Local officials described practical problems. Natrona County and Mills municipal leaders said projects such as Dyno Solar and Natrium have long lead times between permitting and construction, and local fire districts sometimes must buy trucks years in advance. "Impacts are immediate; payments are not," Mayor Juarez of Mills said, noting his city had committed more than $323,000 for emergency equipment while awaiting reimbursements. County commissioners argued for bonds held by the state so communities are not left carrying the cost if a developer delays or abandons a project.

Industry and others warned against an inflexible one-size-fits-all bond requirement. Craig Roode, who represents a Trona mining operation planning a multibillion-dollar expansion, said companies operate on tight margins and that large upfront bonding could deter projects or create stranded equipment if market conditions change. Several witnesses suggested a middle path: identify long-lead items that justify upfront funding (for example, specialized trucks or lift stations) and allow the council to require bonds or prepayments tailored to a project’s needs.

Committee members debated language from prior working drafts (LSO proposals identified in committee materials). Representative Lawley moved to request LSO redraft a proposal (LSO 70) that would allow prepayments or bonding for immediate impact needs; the amended motion failed on a committee hand-count. Earlier in the session the committee did approve a separate motion to prepare a bill draft to move consensus grant session law into statute and to gather stakeholder input on statutory changes relating to economic-development programs.
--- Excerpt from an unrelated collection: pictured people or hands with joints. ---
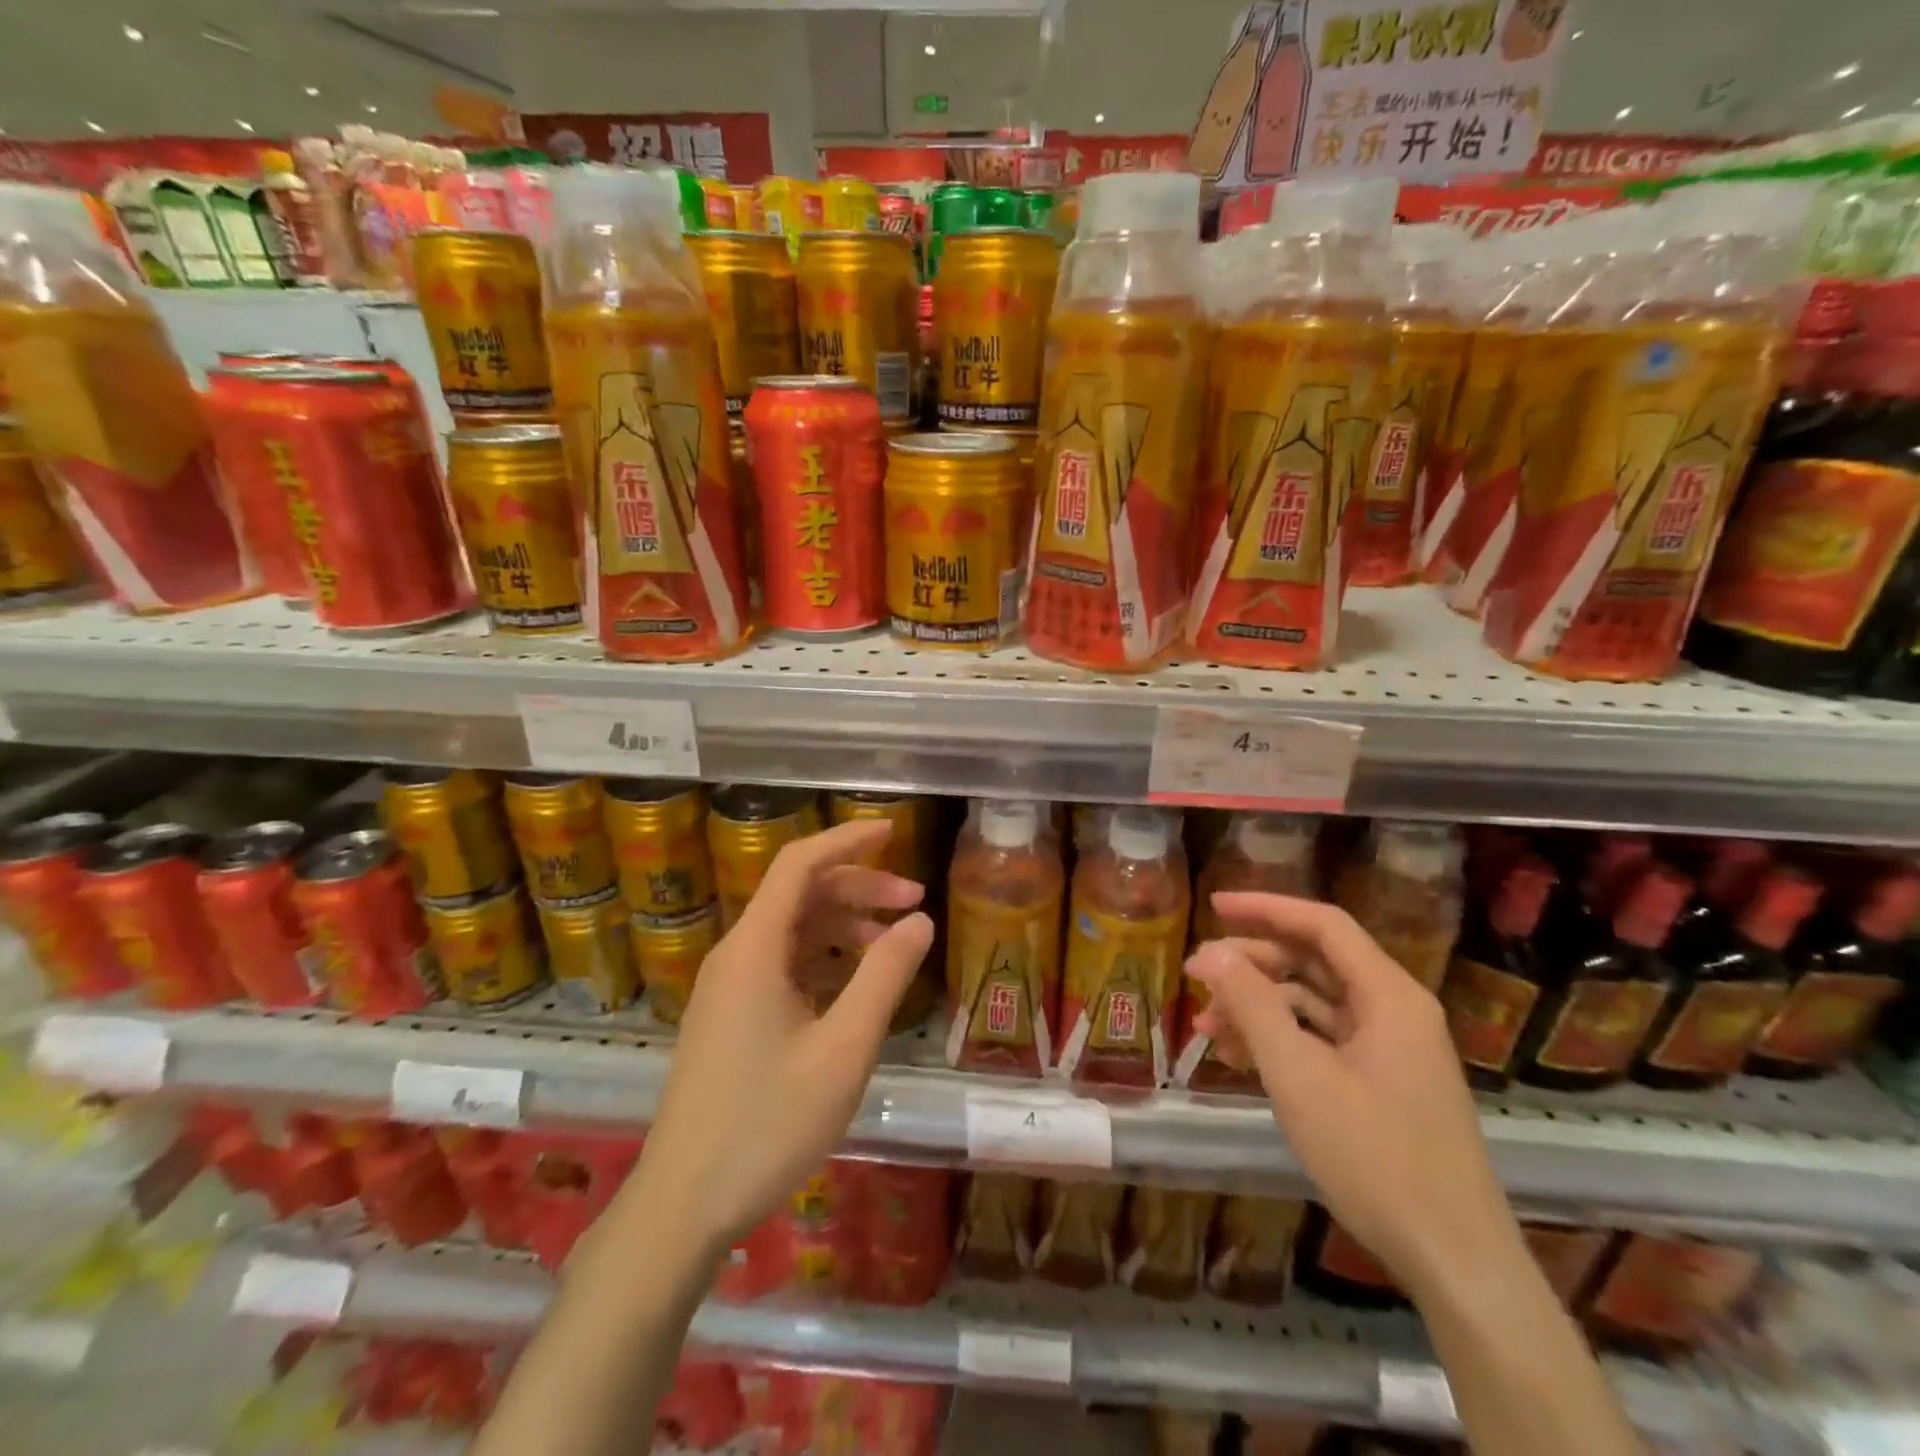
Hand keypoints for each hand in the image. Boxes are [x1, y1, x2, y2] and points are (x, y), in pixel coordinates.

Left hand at [619, 819, 933, 1257]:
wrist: (683, 1206)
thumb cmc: (767, 1124)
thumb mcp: (843, 1049)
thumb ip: (884, 977)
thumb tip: (920, 921)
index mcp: (754, 948)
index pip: (799, 864)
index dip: (846, 839)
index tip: (892, 830)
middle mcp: (736, 955)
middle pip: (800, 894)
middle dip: (858, 887)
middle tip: (913, 901)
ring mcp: (728, 988)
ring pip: (792, 930)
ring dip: (843, 924)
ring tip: (893, 945)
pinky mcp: (729, 1017)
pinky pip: (781, 964)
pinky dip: (823, 958)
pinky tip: (855, 984)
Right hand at [1186, 892, 1520, 1297]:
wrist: (1455, 1262)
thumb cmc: (1375, 1157)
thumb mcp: (1299, 1075)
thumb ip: (1252, 1005)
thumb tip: (1209, 952)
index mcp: (1389, 995)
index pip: (1323, 924)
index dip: (1266, 907)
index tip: (1213, 905)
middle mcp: (1395, 1011)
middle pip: (1316, 962)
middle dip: (1253, 963)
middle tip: (1198, 974)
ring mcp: (1392, 1050)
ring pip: (1315, 1003)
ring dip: (1260, 1005)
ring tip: (1207, 1024)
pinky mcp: (1384, 1085)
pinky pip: (1324, 1041)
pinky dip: (1281, 1039)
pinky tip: (1240, 1056)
DEQ staff suggested statutory clarifications for exemptions (industrial parks, sovereign zones and certain mine-site exemptions) and recommended moving bond-determination authority from the director to the council, so membership could judge financial-assurance needs after reviewing permit hearings.

The committee did not adopt a binding change at this meeting but directed staff to continue work and scheduled the issue for the next interim meeting; members signaled divergent views on the acceptable size and structure of any upfront bond or prepayment program and asked DEQ and stakeholders to refine proposals.

Next steps, according to the chair: the committee will consider refined bill drafts, additional stakeholder feedback and specific language designating which costs qualify for upfront funds or bonding at its upcoming meeting.